Днём, поскольку бои продолжались, Комитет обороны решил вызвать ещё три броневика, чтобы защитить профсоюзные штаб-квартиры. Они прибыли к Дому НКТ–ФАИ через несколько часов. Их задействовали лишь для того, чтобы поддержать профсоюзы и товарищей, находившихся в опасности…»26

5 мая произошло также одно из самых громких убийств анархистов за время Майских дней. Жертвами убийства стали Камилло Бернери и его соратник Франческо Барбьери. Бернери, самый известный итальянский анархист того времени, приехал в Испанию после 19 июля, что участвовать в организации интернационального подразделения милиции НКТ–ФАИ. Он издавал в Барселоне газету «Классовая борьба» (Guerra di Classe), в которой резко выступал против уступок, сделанных НКТ–ФАИ в первые месяцы Гражданской войны. Одновременно он осуждал политический шантаж, в котором участвовали советские представители, пытавшиеся получить выгоду за счёт военной помощи Республике27.
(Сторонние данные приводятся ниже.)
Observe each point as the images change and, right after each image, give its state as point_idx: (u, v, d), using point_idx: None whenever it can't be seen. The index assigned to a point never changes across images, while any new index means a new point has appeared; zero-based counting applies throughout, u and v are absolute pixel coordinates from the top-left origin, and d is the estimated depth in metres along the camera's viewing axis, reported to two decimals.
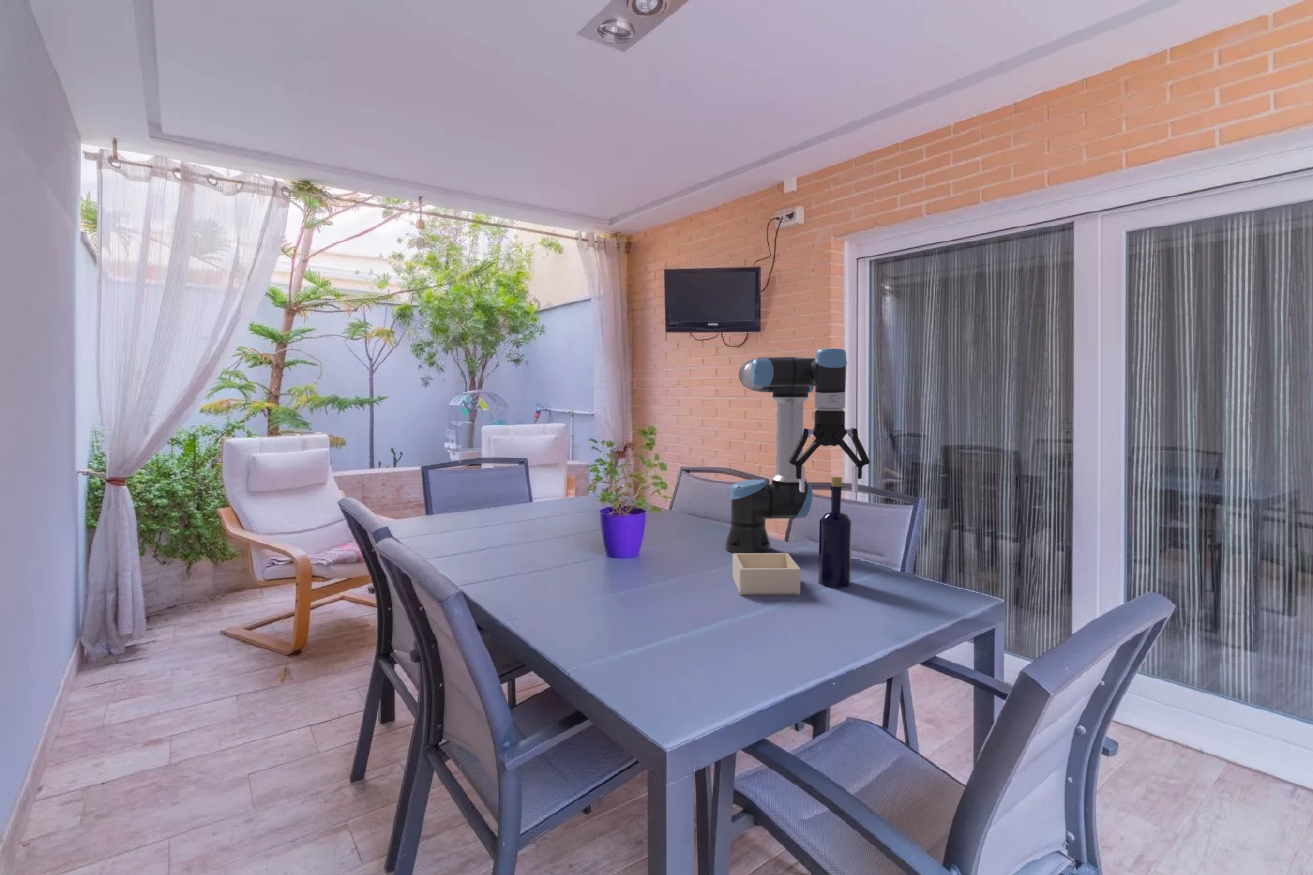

Аугустин Сухи описывал обстоятельства «ареста» Бернери и Барбьери и их последующего убийства:

«Когда начались столкновения, Бернери находился у себя дома со своим другом Барбьери, также известным анархистом. С ними были жена Барбьери и Тоска Пантини, вдова итальянского милиционера, павшего на Арагонском фронте. Дом итальянцев был окружён каталонскими полицейскими и членами ОСПК, носившими на рукаве красные повязки с эмблемой своей партии. Во вторник, 4 мая, утром полицейские и коммунисты пришли в дом и сказали итальянским анархистам быть осторожными, поскольку в округе ведётся сильная стрельба. Днём они явились ещё раз, чтобы взять дом на учёт и изъять оружие, принадлежавшее итальянским милиционерам, которые были в отпуске в Барселоне. На следующий день, в среду 5 мая, около 5 часов дня Бернери и Барбьери были уведены двенадцатью вооружёнными людьми, половина из которых относилась к городской полиции, а половина – к членам ОСПК, о чём говорили их красные повязки… Оба они были расстреляны этой же ночью, из пулемётов, как показало вскрытие. Это было хладнокровное убийство, так как оба они были безоружными. Убийство было совершено возле Дворца Хенералидада. Вскоре тела двух анархистов доставили в морг Клинической больницы. Из списков видно, что Красный Крест нашёл оба тела возле Хенералидада»28.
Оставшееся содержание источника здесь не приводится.